* Exercise instructions: In your copy of the listing below, reproduce each word exactly and include no pictures.

* The data:
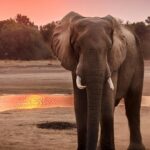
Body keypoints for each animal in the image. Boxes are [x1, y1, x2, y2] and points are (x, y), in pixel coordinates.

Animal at [49, 11, 145, 149]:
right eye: (77, 46)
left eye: (109, 47)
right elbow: (80, 105)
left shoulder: (113, 60)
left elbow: (105, 105)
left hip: (138, 60)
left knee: (133, 105)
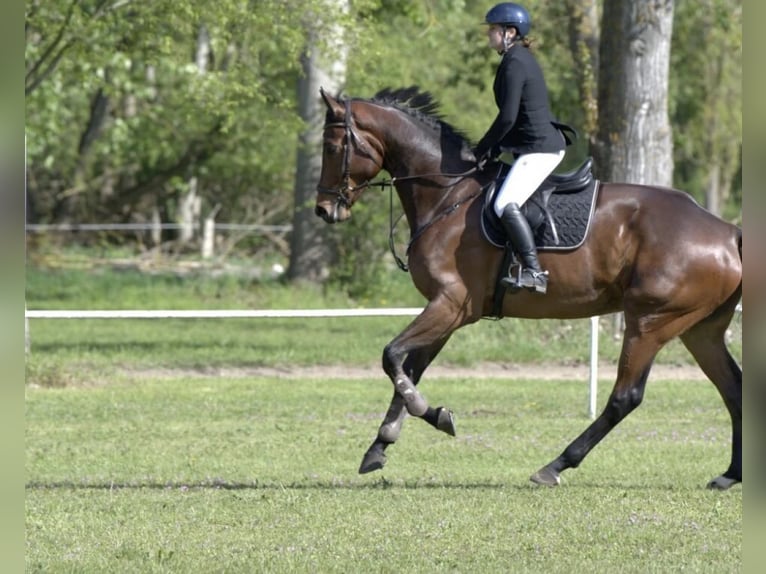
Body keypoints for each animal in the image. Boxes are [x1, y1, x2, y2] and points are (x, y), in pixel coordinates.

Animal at [312, 85, 744, 490]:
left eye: (332, 148)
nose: (324, 210)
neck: (447, 195)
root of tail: (727, 231)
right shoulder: (447, 312)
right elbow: (409, 367)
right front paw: (380, 445)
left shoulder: (451, 304)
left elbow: (392, 357)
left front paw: (433, 415)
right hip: (699, 329)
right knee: (734, 388)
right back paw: (730, 475)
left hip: (650, 323)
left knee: (625, 397)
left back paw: (555, 466)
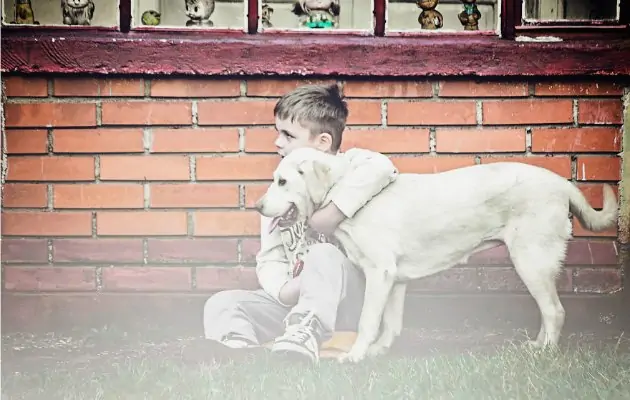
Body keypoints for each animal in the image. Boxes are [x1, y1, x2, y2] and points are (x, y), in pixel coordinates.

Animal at [254, 148, 620, 364]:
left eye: (282, 181)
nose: (257, 206)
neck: (346, 198)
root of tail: (561, 183)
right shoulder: (394, 279)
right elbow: (390, 323)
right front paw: (379, 351)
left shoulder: (380, 273)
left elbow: (367, 320)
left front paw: (356, 355)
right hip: (535, 265)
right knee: (548, 312)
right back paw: (537, 345)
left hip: (530, 260)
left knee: (555, 311)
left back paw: (546, 354)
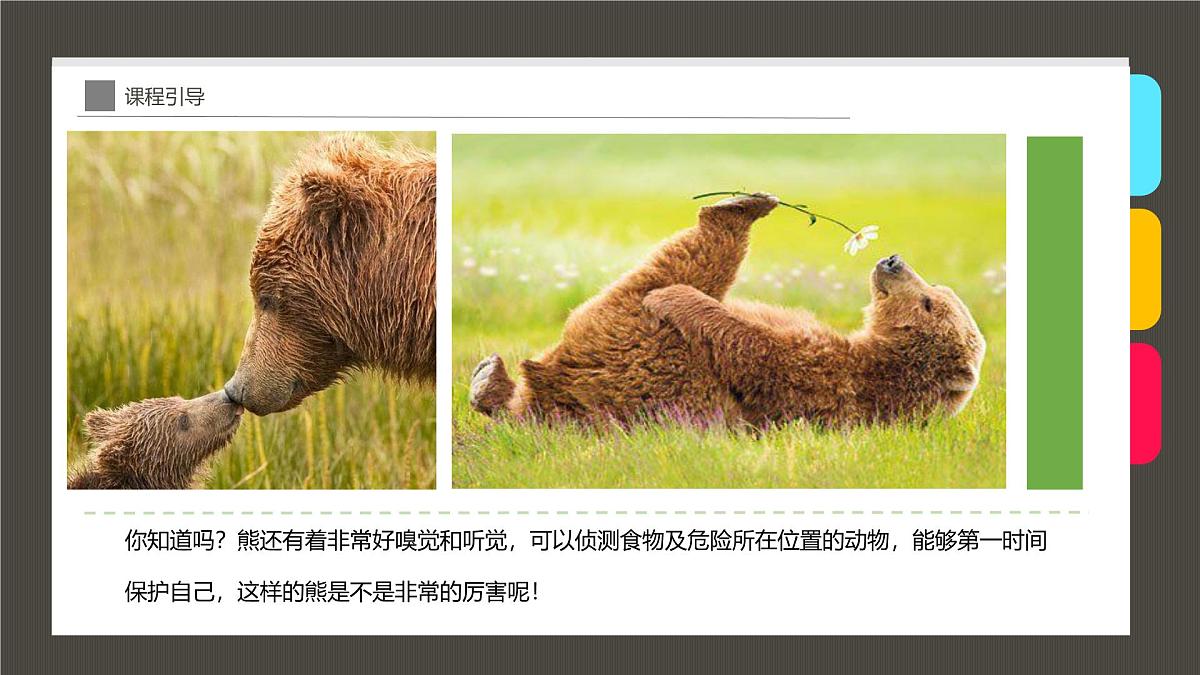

* Solution for this exercise:
Body keypoints for each animal in the image. Boxes are [x1, y1, x2, y2] and points are (x, y), in pixel coordinates.

Animal at [49, 11, 145, 149]:
right eye: (77, 46)
left eye: (109, 47)
right elbow: (80, 105)
left shoulder: (113, 60)
left elbow: (105, 105)
left hip: (138, 60)
left knee: (133, 105)
Body keypoints for each animal in the image. Boxes are [x1, y1, x2, y2] and points are (x, y), in pixel coordinates.

Animal at [312, 85, 744, 490]:
left eye: (332, 148)
nose: (324, 210)
neck: (447, 195)
root of tail: (727, 231)
right shoulder: (447, 312)
right elbow: (409, 367)
right front paw: (380, 445)
left shoulder: (451, 304)
left elbow: (392, 357)
left front paw: (433, 415)
right hip: (699, 329)
right knee: (734, 388)
right back paw: (730, 475)
left hip: (650, 323)
left knee: (625, 397)
left back paw: (555, 466)
Body keypoints for each animal in the image. Boxes are [x1, y1, x2, y2] and points are (x, y), in pixel coordinates.

Animal at [254, 148, 620, 364]:
left eye: (282, 181)
nose: (257, 206)
neck: (346, 198)
root of tail: (561, 183)
right shoulder: (394, 279)
right elbow: (390, 323)
right front paw: (379, 351)
left shoulder: (380, 273)
left elbow: (367, 320)
left front paw: (356, 355)
right hip: (535, 265)
right knee: (548, 312)
right back paw: (537, 345)
left hip: (530, 260)
left knee: (555, 311)
left back paw: (546, 354)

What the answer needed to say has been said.